BMKG Peringatkan Gelombang Laut Hingga 4 Meter Hantam Perairan Indonesia 18–21 Desember 2025

WARTABANJAR.COM – Badan Meteorologi, Klimatologi, dan Geofisika (BMKG) mengeluarkan peringatan dini serius terkait potensi gelombang tinggi hingga sangat tinggi di sejumlah perairan Indonesia. Kondisi ekstrem ini diperkirakan berlangsung selama 18 hingga 21 Desember 2025 dan berisiko besar mengganggu aktivitas pelayaran serta perikanan.

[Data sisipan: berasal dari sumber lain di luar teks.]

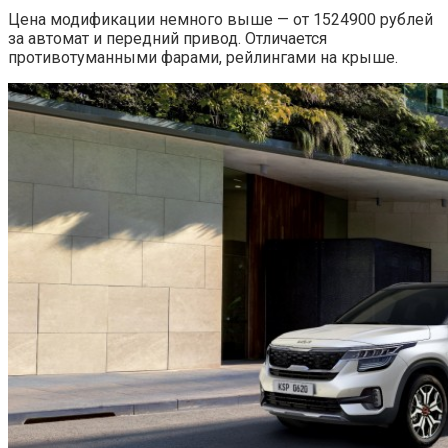
Цена модификации немного выше — от 1524900 рублей
за автомат и передний привод. Отличается
противотуманными фарами, рейлингами на крыше.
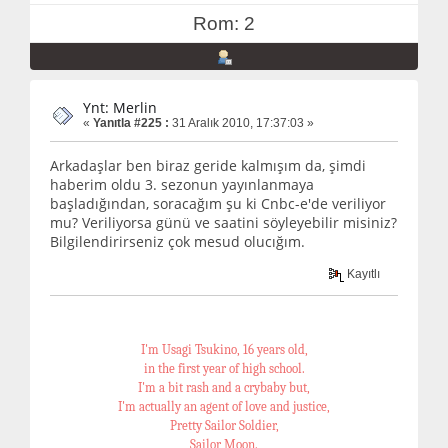
Rom: 2
Ynt: Merlin
«
Yanıtla #225 :
31 Aralık 2010, 17:37:03 »
Arkadaşlar ben biraz geride kalmışım da, şimdi
haberim oldu 3. sezonun yayınlanmaya
başladığından, soracağım şu ki Cnbc-e'de veriliyor
mu? Veriliyorsa günü ve saatini söyleyebilir misiniz?
Bilgilendirirseniz çok mesud olucığım.
Kayıtlı
I'm Usagi Tsukino, 16 years old,
in the first year of high school.
I'm a bit rash and a crybaby but,
I'm actually an agent of love and justice,
Pretty Sailor Soldier,
Sailor Moon.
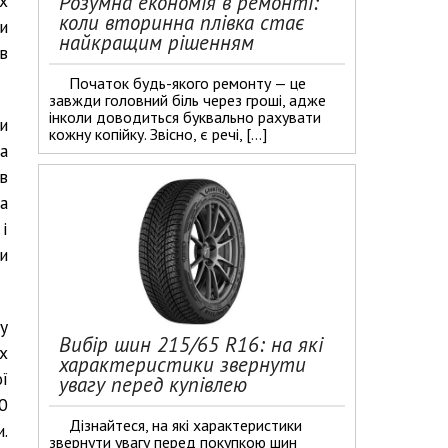
Розумна економія в ремонті:
х
коли вторинна плівка стає
и
найкращим рішенням
в
Початок будь-якого ремонту — це
завжди головний біль через гроші, адже
інколи доводиться буквально рахувати
и
кожну копійку. Звісно, є речі, […]
а
в
а
і
и
 у
Вибір шин 215/65 R16: на які
х
характеристики звернути
ї
увагу перед купівлею
0
Дізнайтеся, на які характеристики
.
звернути увагу перед покупкою шин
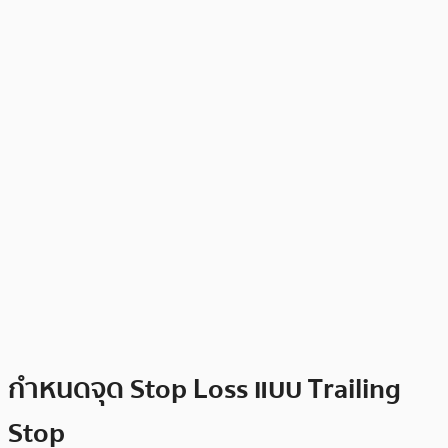
กำหนดจุด Stop Loss แบบ Trailing
Stop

BMKG menyebut, peringatan ini dikeluarkan seiring munculnya fenomena atmosfer signifikan yang memengaruhi dinamika angin dan gelombang laut di wilayah Indonesia, terutama di bagian selatan dan timur.

Siklon Tropis dan Bibit Siklon Jadi Pemicu Utama

Berdasarkan pemantauan BMKG, Siklon Tropis Bakung yang berada di Samudra Hindia barat daya Lampung menjadi pemicu utama peningkatan tinggi gelombang. Siklon ini terpantau di koordinat 11,7° LS dan 93,1° BT, dengan dampak cukup luas terhadap kondisi laut di sekitarnya.

Selain itu, BMKG juga mengawasi dua sistem lain, yakni Bibit Siklon Tropis 93S di selatan Jawa Timur serta Bibit Siklon Tropis 95S di wilayah Laut Arafura barat Papua Selatan. Ketiga sistem ini secara bersamaan memperkuat pola angin barat, dengan kecepatan angin berkisar 6 hingga 30 knot.

Angin Kencang Terpantau di Sejumlah Jalur Laut Vital

BMKG mencatat angin kencang terdeteksi di beberapa perairan strategis, seperti Selat Karimata, Laut Jawa bagian barat, Selat Sunda, Samudra Hindia selatan Pulau Jawa, hingga Laut Arafura. Kondisi ini berpotensi meningkatkan tinggi gelombang secara signifikan dan membahayakan aktivitas di laut.

Daftar Wilayah Berpotensi Gelombang 1,25–2,5 Meter

Gelombang kategori sedang hingga tinggi dengan ketinggian 1,25 hingga 2,5 meter diprakirakan terjadi di banyak perairan Indonesia, antara lain:

Laut Natuna Utara, Selat Malaka bagian utara, Samudra Hindia barat Aceh, Samudra Hindia barat Kepulauan Nias, Samudra Hindia barat Kepulauan Mentawai, Samudra Hindia barat Bengkulu, Samudra Hindia barat Lampung, Selat Karimata utara dan selatan, Laut Jawa bagian barat, tengah, dan timur, Samudra Hindia selatan Banten, Jawa Barat, Bali, Nusa Tenggara Barat, Nusa Tenggara Timur, Selat Makassar bagian selatan, Laut Sawu, Laut Sulawesi timur, Laut Maluku, Samudra Pasifik utara Papua Barat Daya, Papua Barat, Papua, serta Laut Arafura bagian barat, tengah, dan timur.